In one of the first instances in the IT industry, Wipro, on Wednesday, fired 300 employees who were found moonlighting. Wipro chairman Rishad Premji said that the company found 300 people to be moonlighting and working for rival companies in the last few months, adding that there was no place for such people in the company.
Moonlighting means taking up a second job or multiple other work assignments apart from one’s full-time job. The practice of working for other organizations while committing oneself to one’s primary workplace, typically without the employer’s knowledge, is termed as ‘moonlighting’. Companies have opposed the practice, saying that employees doing multiple jobs can impact their productivity.
IT industry veteran Mohandas Pai called moonlighting a fact of life as the technology industry has become global and the work itself can be broken up into chunks and performed, taking a counter view to the growing debate around the topic of taking up side-gigs while being employed full-time with an organization which has divided the IT industry.
While employees find it a way to make some extra money or pick up extra skills, experts point out that it is largely a grey area given what constitutes moonlighting itself varies depending on whom you ask. Some may see any income-generating task that takes attention away from the core job itself as moonlighting, while others may look at only working for a competitor as moonlighting.
This issue has become a topic of debate in the IT industry as working from home became the normal norm during the Covid-19 pandemic, which is believed to have led to a rise in dual employment.
Moonlighting has rather divided the Indian IT firm following Wipro’s chief’s remarks. Tata Consultancy Services’ chief operating officer (CFO) NG Subramaniam has termed it an ethical issue, while Tech Mahindra CEO CP Gurnani said he could be open to the practice if it helps employees make extra money.

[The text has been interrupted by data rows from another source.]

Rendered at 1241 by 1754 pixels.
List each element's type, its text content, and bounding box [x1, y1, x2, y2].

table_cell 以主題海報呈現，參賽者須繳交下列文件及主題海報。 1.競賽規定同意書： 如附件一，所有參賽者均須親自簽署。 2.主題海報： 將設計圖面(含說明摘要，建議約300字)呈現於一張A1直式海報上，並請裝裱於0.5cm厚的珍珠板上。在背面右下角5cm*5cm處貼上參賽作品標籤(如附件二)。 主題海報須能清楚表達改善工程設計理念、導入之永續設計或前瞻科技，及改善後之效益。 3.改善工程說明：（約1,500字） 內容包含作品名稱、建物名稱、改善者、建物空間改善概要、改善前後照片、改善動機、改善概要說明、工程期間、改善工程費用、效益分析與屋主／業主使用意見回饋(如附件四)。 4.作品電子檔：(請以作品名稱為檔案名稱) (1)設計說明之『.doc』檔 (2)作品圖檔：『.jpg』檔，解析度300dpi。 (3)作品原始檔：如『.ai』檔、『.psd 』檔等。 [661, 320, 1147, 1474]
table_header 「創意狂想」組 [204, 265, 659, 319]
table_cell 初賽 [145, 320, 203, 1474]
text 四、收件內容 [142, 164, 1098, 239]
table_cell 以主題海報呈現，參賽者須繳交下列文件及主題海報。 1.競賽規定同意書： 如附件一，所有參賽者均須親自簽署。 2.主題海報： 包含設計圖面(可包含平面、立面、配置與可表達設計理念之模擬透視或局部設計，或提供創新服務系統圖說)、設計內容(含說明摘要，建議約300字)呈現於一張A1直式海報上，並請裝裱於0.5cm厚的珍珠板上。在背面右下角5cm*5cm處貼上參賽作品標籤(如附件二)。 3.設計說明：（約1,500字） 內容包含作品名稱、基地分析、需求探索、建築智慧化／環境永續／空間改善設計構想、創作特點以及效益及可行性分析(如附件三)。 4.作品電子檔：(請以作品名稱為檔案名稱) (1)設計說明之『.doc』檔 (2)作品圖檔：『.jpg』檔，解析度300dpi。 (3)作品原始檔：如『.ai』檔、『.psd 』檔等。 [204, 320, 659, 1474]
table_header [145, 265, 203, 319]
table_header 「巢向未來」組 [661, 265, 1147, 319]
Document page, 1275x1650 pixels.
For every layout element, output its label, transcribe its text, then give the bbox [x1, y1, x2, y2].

He also hopes employees to be open and has warned them of committing fraud.
Swiggy earlier announced an “industry first” policy that allowed moonlighting for its employees. “Any project or activity that is taken up outside office hours, without affecting productivity, and does not have a conflict of interest, can be picked up by the employees.”
Most experts say the point of contention may arise from the division of time, attention or resources. But the deepest concern surrounding the trend is more about misuse of confidential data rather than the monetary impact.
The majority of the IT companies have hardened its stand against moonlighting and have warned its employees of termination if found to be holding dual employment.
Moonlighting could be considered cheating if an employee’s contract calls for non-compete and single employment, which is the situation with the majority of conventional employment contracts. However, it is not cheating if the employment contracts do not have such a clause or provide relaxations.
Before looking for side jobs or starting a business, it is crucial for employees to carefully check their employment contract with their principal job to ensure compliance with any moonlighting policies.